Écosophie by Maffesoli Michel

Écosophie by Maffesoli Michel

Auteur:Maffesoli Michel
La langue: fra
Format: epub
Éditeur: Editions du Cerf
Publié: 2016-04-15T00:00:00+00:00


Quand un établissement a les siècles pour soi, il sort de ses pierres un parfum de stabilité qui rassure l’homme contre les doutes de son cœur. Il y dort comme l’enfant sur les vieux genoux de son aïeul ; il y est bercé comme le mousse sur un vaisseau qui a cent fois traversé l’océan23.

La stabilité assure et donc rassure. Et c’est l’expérience de la tradition, le fait d’être dans ses entrailles comme dans une matrice, qui va permettre au mousse, une fois son apprentissage fini, de devenir un maître marin. Dans tous ces cas et l’on pourrait à loisir trouver des illustrations semblables, la forme est formante. C’est-à-dire que le lieu est un creuset, à l’abri duquel naît, s’élabore, se conforte la vie personnelle et communautaire. C’est cela que suscite l’habitus : en son sens strict, une forme d’incarnation. Ou pour le dire en des termes un peu plus baroques, une « invagination du sens ».

C’est-à-dire pas un « sens » lointain et quelque peu abstrait, mais une « signification » enracinée, vécue ici et maintenant. Celle-ci engendrant un authentique consensus sociétal : cum sensualis, un partage des sentiments assurant la cohésion de tous ceux qui vivent en un même lieu et, donc, partagent les valeurs inhérentes au territoire en question. C’est bien ce qu’avait compris Charles Maurras lorsqu’il notait qu’à l’encontre de la morale abstraite, purement rationnelle, « ce que les vieux maîtres scolastiques appellent habitus est une morale profonde24 ». On pourrait dire morale des racines, ou mieux, au sens défini plus haut, une éthique : éthos cimentant la vie commune.
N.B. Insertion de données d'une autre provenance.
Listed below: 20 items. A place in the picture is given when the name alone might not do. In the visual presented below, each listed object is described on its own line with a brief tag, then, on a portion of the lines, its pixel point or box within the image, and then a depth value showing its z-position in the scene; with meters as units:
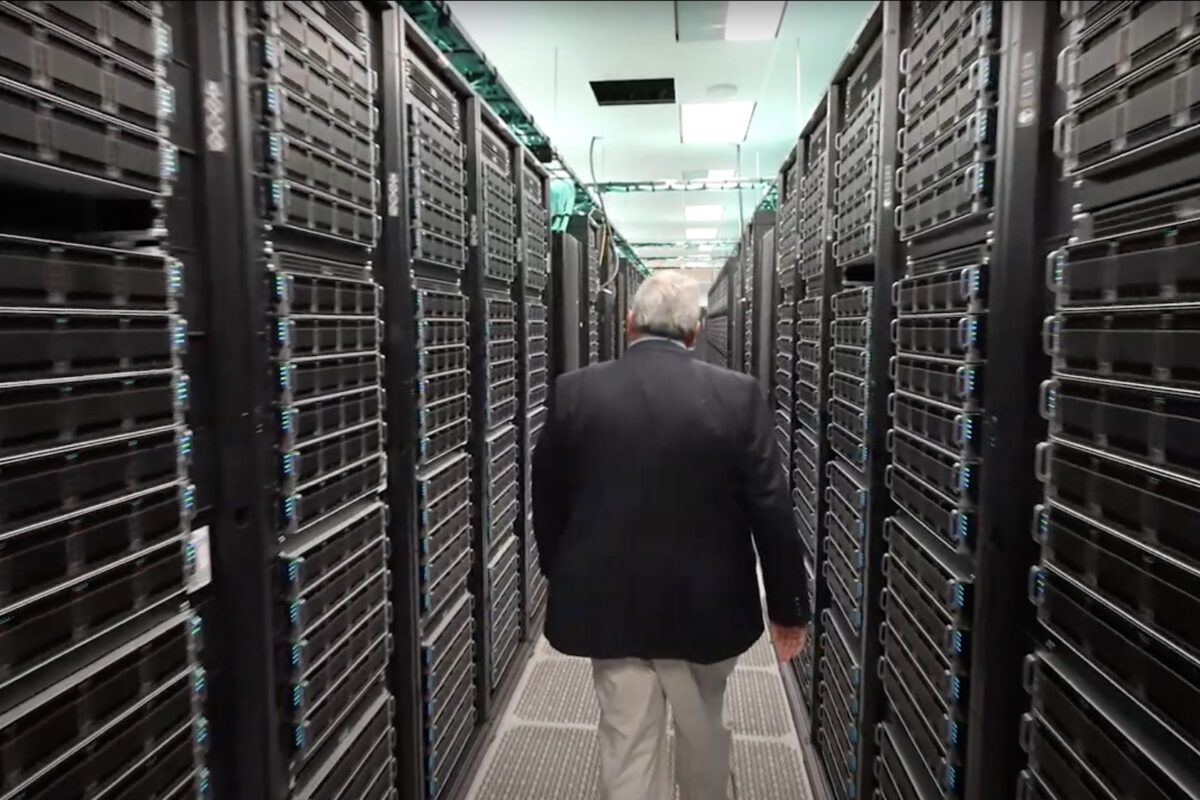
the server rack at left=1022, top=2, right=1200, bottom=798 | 0.96
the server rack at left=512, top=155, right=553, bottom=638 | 3.69
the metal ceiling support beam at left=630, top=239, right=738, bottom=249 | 16.44
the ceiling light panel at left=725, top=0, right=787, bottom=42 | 3.10
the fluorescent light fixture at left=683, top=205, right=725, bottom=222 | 12.02
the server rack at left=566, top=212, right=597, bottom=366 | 5.44
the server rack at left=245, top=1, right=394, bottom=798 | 1.56
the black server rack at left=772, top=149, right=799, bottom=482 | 3.64
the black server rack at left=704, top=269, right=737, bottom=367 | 11.02
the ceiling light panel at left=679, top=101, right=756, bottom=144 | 6.32
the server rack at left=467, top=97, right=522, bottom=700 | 2.90
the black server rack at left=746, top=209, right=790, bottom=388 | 4.57
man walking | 1.95
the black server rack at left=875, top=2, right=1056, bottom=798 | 1.34
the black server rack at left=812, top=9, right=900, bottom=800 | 2.11
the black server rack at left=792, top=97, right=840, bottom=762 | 2.78
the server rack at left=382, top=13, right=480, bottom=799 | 2.17
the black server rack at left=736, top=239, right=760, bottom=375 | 6.46
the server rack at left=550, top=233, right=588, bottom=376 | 4.60
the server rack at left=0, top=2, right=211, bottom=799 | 0.99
« Morale profonde », incarnation en cette terre-ci, invagination du sens… peu importent les expressions. Il suffit de dire l’attachement instinctif aux territoires charnels où l’on vit. Lieux matriciels où, d’une manière quasi alchimique, se confectionne la communauté. Et il est vrai que tous ces lieux sont en creux, cachés, secrets. Officieux et opposés aux officiels. C’est bien cela qui caractérise ce que Gilbert Durand nomme le « régime nocturne de l’imaginaire25 » dont la figure essentielle est la coupe. Le contenant où l’on est ensemble pour être-ensemble, et non pas pour un but lointain qui lui, par construction, est abstrait. S’abstrait de la concrétude quotidienne d’un Réel vécu.

Il est d’ailleurs instructif d’observer que la genèse de toutes choses s’élabore dans le caché. L’exotérique ne peut exister que s’il y a de l’ésotérique. Le rôle des grottes dans les cultes à mystères antiques est bien connu. Celui des catacombes pour ce qui va devenir la civilisation chrétienne a fait l’objet de nombreuses études. Une ville n’existe que parce qu’il y a un réseau souterrain lui permettant d’être26. Et existe-t-il quelque fondation que ce soit, sans ses fondations assurant sa stabilité ? Voilà bien ce qu’est la structure essentielle du naturalisme : l’organicité de l’ombre et de la lumière. Organicité étant la cause et la conséquence d’une existence humaine en clair-obscur27.

C’est cette vie en creux, avec le clair-obscur la caractérisant, qui assure une réserve à l’être naturel ou social.